58. Partner in crime

This phrase is used to describe someone who is not necessarily involved in criminal activities, but rather a trusted friend or companion with whom you share adventures or mischievous behavior.

  • For example, “My partner in crime and I are planning a road trip.”
  • A person might say, “I couldn’t have pulled off that prank without my partner in crime.”
  • Another might post a picture with their partner in crime on social media with the caption, “Causing trouble with my partner in crime.”

59. Comrade

This term is often used to refer to a friend or ally, especially in a political or ideological context. It implies a sense of solidarity and shared goals.

  • For instance, a person might say, “I consider him more than just a colleague, he’s my comrade.”
  • A group of activists might refer to themselves as comrades and say, “We fight for justice together as comrades.”
  • Another might post a picture with their comrade on social media with the caption, “Forever grateful for this amazing comrade of mine.”

60. Homegirl

This term is used to refer to a close female friend who feels like family. It implies a sense of comfort and familiarity.

  • For example, “I’m meeting up with my homegirl for coffee.”
  • A person might say, “My homegirl always knows how to lift my spirits.”
  • Another might post a picture with their homegirl on social media with the caption, “Blessed to have this beautiful homegirl in my life.”

61. Bromance

Bromance refers to a close and affectionate friendship between two men. It is characterized by a strong emotional bond, camaraderie, and shared interests and activities.

  • For example, “John and Mike have such a strong bromance, they do everything together.”
  • In a TV show or movie, you might hear a character say, “I love you, man.

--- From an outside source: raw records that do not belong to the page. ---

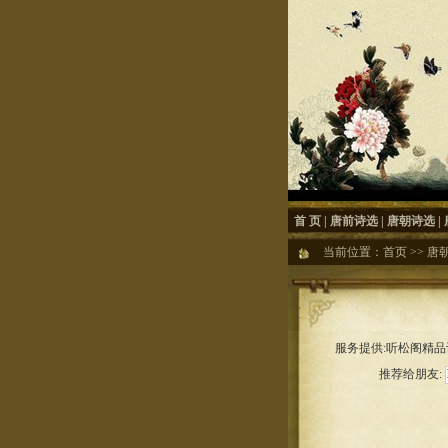
首 页
|
唐前诗选
|
唐朝诗选
|
当前位置：
首页
>>
唐
服务提供:听松阁精品诗
推荐给朋友: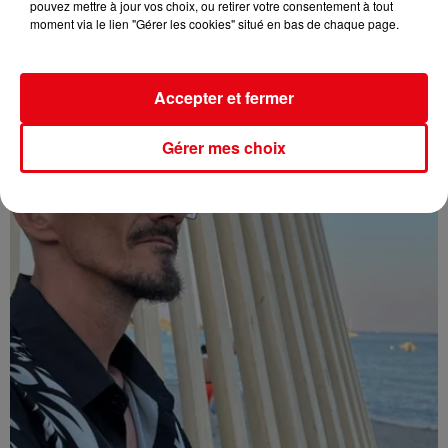
pouvez mettre à jour vos choix, ou retirer votre consentement à tout
moment via le lien "Gérer les cookies" situé en bas de chaque page.
Affaire Jean Imbert : placé sous le statut de témoin assisté
Accepter et fermer
Gérer mes choix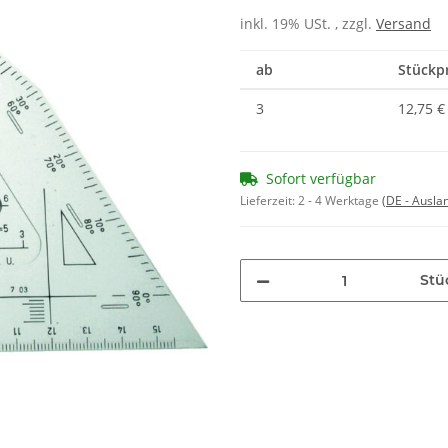
inkl. 19% USt. , zzgl.
Versand
ab
Stückpr
3
12,75 €
Sofort verfügbar
Lieferzeit:
2 - 4 Werktage
(DE - Ausla
Stü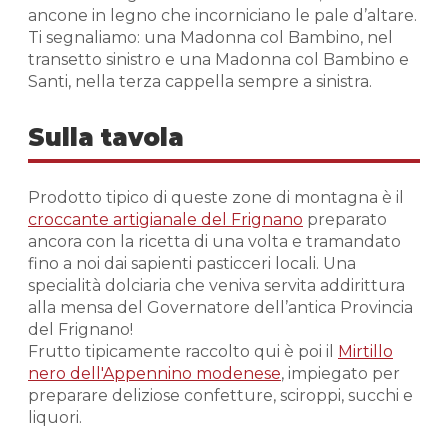
ancone in legno che incorniciano le pale d’altare.
Ti segnaliamo: una Madonna col Bambino, nel
transetto sinistro e una Madonna col Bambino e
Santi, nella terza cappella sempre a sinistra.
Sulla tavola
Prodotto tipico di queste zone di montagna è il
croccante artigianale del Frignano
preparato
ancora con la ricetta di una volta e tramandato
fino a noi dai sapienti pasticceri locali. Una
specialità dolciaria che veniva servita addirittura
alla mensa del Governatore dell’antica Provincia
del Frignano!
Frutto tipicamente raccolto qui è poi il
Mirtillo
nero dell'Appennino modenese
, impiegato per
preparare deliziose confetture, sciroppi, succhi e
liquori.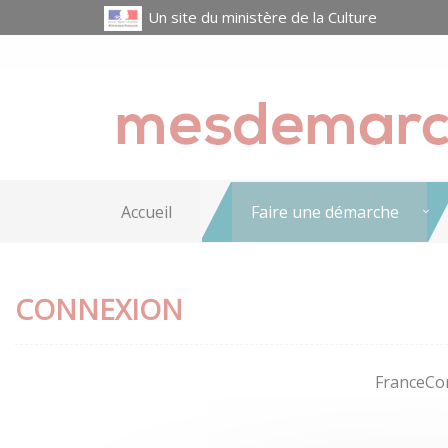
Un site du ministère de la Culture
Accueil
Faire une démarche
CONNEXION
FranceCon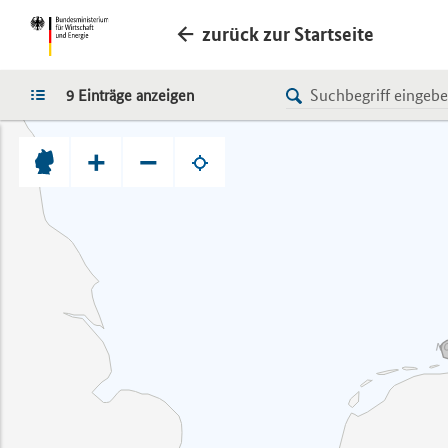
zurück zur Startseite
LISTE
9 Einträge anzeigen
+
−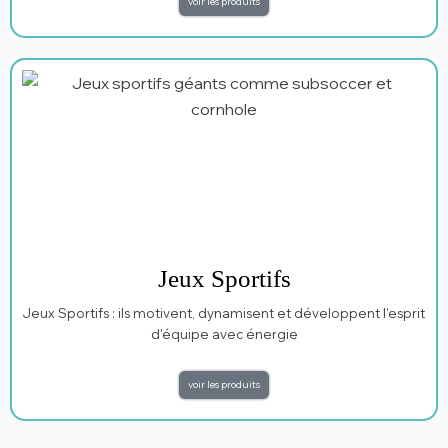
voir les produits
Jeux Sportifs
Jeux Sportifs : ils motivent, dynamisent et développent l’esprit
d’équipe avec énergie
voir les produits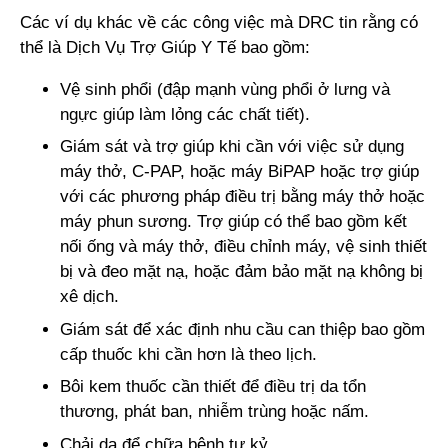
Các ví dụ khác về các công việc mà DRC tin rằng có
thể là Dịch Vụ Trợ Giúp Y Tế bao gồm:
Vệ sinh phổi (đập mạnh vùng phổi ở lưng và
ngực giúp làm lỏng các chất tiết).
Giám sát và trợ giúp khi cần với việc sử dụng
máy thở, C-PAP, hoặc máy BiPAP hoặc trợ giúp
với các phương pháp điều trị bằng máy thở hoặc
máy phun sương. Trợ giúp có thể bao gồm kết
nối ống và máy thở, điều chỉnh máy, vệ sinh thiết
bị và đeo mặt nạ, hoặc đảm bảo mặt nạ không bị
xê dịch.
Giám sát để xác định nhu cầu can thiệp bao gồm
cấp thuốc khi cần hơn là theo lịch.
Bôi kem thuốc cần thiết để điều trị da tổn
thương, phát ban, nhiễm trùng hoặc nấm.
Chải da để chữa bệnh tự kỷ.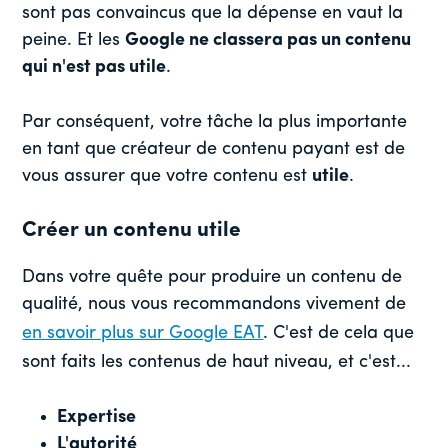
sont pas convaincus que la dépense en vaut la
peine. Et les
Google ne classera pas un contenu
qui n'est pas utile
.
Par conséquent, votre tâche la plus importante
en tant que créateur de contenu payant est de
vous assurer que votre contenu est
utile
.
Créer un contenu utile
Dans votre quête pour produire un contenu de
qualité, nous vous recommandons vivement de
en savoir plus sur Google EAT
. C'est de cela que
sont faits les contenus de haut niveau, et c'est...
Expertise
L'autorité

Our bromance is epic.”
  • A friend might tease two guys, saying, “Are you guys dating? Your bromance is so obvious!”

62. Sisterhood

Sisterhood refers to a close and supportive bond between women. It represents a sense of unity, understanding, and empowerment among female friends or allies.

  • For instance, “The women in our book club have formed a strong sisterhood.”
  • In a conversation about female empowerment, someone might say, “We need to lift each other up and celebrate sisterhood.”
  • A group of close female friends might refer to themselves as a sisterhood, saying, “We are more than friends, we are sisters.”